One way to tell if you have a credit card at risk is by examining the e-mails Sony sends you when you fill your wallet. Look for e-mails with the subject "Funds have been added to your wallet" from an e-mail address "DoNotReply@ac.playstation.net"; in that e-mail will be the last four digits of the credit card that Sony has on file.

There's a possibility that it's an unrelated hijacking. There's been some pretty sophisticated credit card hacking up here in Seattle. See here: http://seattletimes.nwsource.com/html/l ... ud06m.html I can't say for certain how they got the info - but I am suspicious about the timing of this event.

So - yeah - there it is. Like I said - I'll keep you posted.

Cheers,
Paul

[aguilarojo]

...
My credit card data has been hijacked.

I don't want to go into too much detail yet - at least until I talk to the local police, my bank and to Sony - but the card that I used on PSN/Qriocity has been compromised, my bank tagged it for fraud and contacted me, and I've shut it off before any real damage has occurred. (Hopefully - *crosses fingers*)...

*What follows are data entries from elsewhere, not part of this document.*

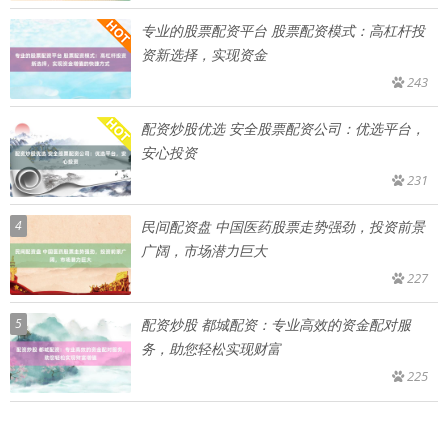
专业的股票配资平台 股票配资模式：高杠杆投
资新选择，实现资金
243
配资炒股优选 安全股票配资公司：优选平台，
安心投资
231
4
民间配资盘 中国医药股票走势强劲，投资前景
广阔，市场潜力巨大
227
5
配资炒股 都城配资：专业高效的资金配对服
务，助您轻松实现财富
225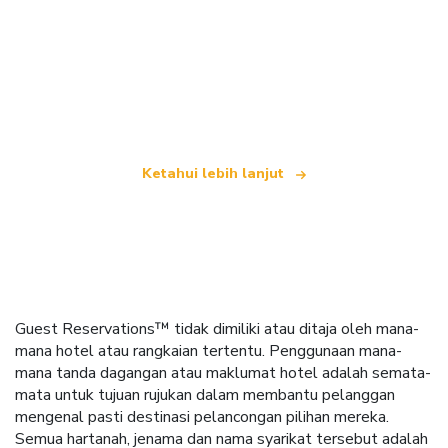
Kami merupakan rangkaian pelancongan bebas
yang menawarkan lebih 100,000 hotel di seluruh
dunia
Ketahui lebih lanjut
Guest Reservations™ tidak dimiliki atau ditaja oleh mana-
mana hotel atau rangkaian tertentu. Penggunaan mana-
mana tanda dagangan atau maklumat hotel adalah semata-
mata untuk tujuan rujukan dalam membantu pelanggan
mengenal pasti destinasi pelancongan pilihan mereka.
Semua hartanah, jenama dan nama syarikat tersebut adalah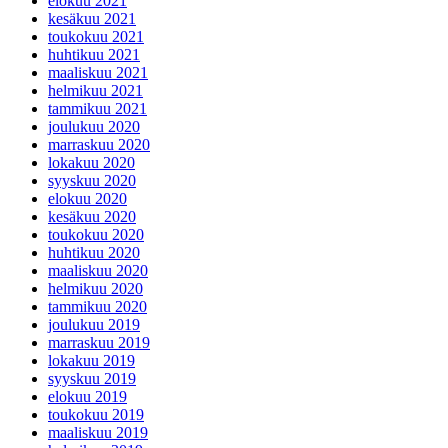
elokuu 2021
kesäkuu 2021
toukokuu 2021
huhtikuu 2021
maaliskuu 2021
helmikuu 2021
tammikuu 2021
joulukuu 2020
marraskuu 2020
lokakuu 2020
syyskuu 2020
elokuu 2020
kesäkuu 2020
toukokuu 2020
huhtikuu 2020
maaliskuu 2020
helmikuu 2020
tammikuu 2020
joulukuu 2019
marraskuu 2019
lokakuu 2019
syyskuu 2019
elokuu 2019
toukokuu 2019
maaliskuu 2019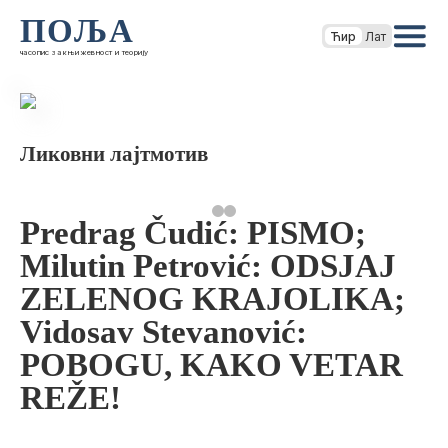
ПОЉА
Ћир
Лат
часопис за књижевност и теорију
Ликовни лајтмотив
Predrag Čudić: PISMO;
Milutin Petrović: ODSJAJ
ZELENOG KRAJOLIKA;
Vidosav Stevanović:
POBOGU, KAKO VETAR
REŽE!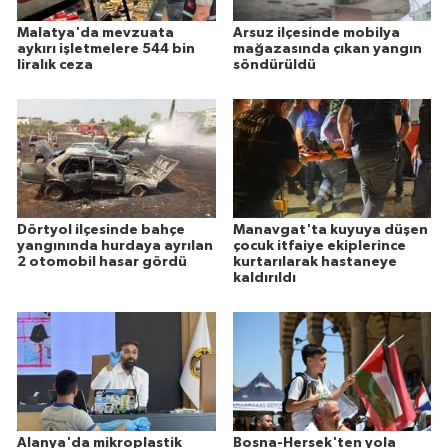
Malatya'da mevzuata
Arsuz ilçesinde mobilya
aykırı işletmelere 544 bin
mağazasında çıkan yangın
liralık ceza
söndürüldü
Dörtyol ilçesinde bahçe
Manavgat'ta kuyuya düşen
yangınında hurdaya ayrılan
çocuk itfaiye ekiplerince
2 otomobil hasar gördü
kurtarılarak hastaneye
kaldırıldı
Alanya'da mikroplastik
Bosna-Hersek'ten yola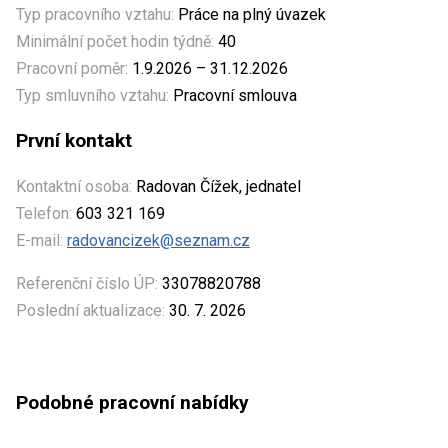
Typ pracovního vztahu:
Práce na plný úvazek
Minimální počet hodin týdně:
40
Pracovní poměr:
1.9.2026 – 31.12.2026
Typ smluvního vztahu:
Pracovní smlouva
První kontakt
Kontaktní osoba:
Radovan Čížek, jednatel
Telefon:
603 321 169
E-mail:
radovancizek@seznam.cz
Referenční číslo ÚP:
33078820788
Poslední aktualizace:
30. 7. 2026
Podobné pracovní nabídky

So - yeah - there it is. Like I said - I'll keep you posted.

Cheers,
Paul

I'm deeply sorry this attack happened to you, or anyone. I'm not familiar with all the particulars but there is a technological approach your bank can apply which would benefit you as their customer; you can read more about it here. The technology is offered to banks directly, so the best approach would be to inform the bank of this technological option which would benefit bank customers. I have no further details regarding this product other than the link I shared.

As for the damage done and what strategies you may be able to employ I already commented earlier one approach which you should investigate especially as you are now a victim. You removed the links on that discussion which I posted because it came too close to being an ad. Anyway you know who that other company is and can query them regarding their services as well as recommendations regarding how you should proceed.

I sincerely hope that a successful and speedy resolution is achieved for you and all the other victims.

By the way Sony is not helping you, there has been a third breach.

I'm sincerely sorry.

[STEFANOVIC]

Wow shocking news there indeed thanks for posting, this is the first incident Ive heard that could be related the the breach. Very worried now going to double check my statements etc just in case I missed anything minor.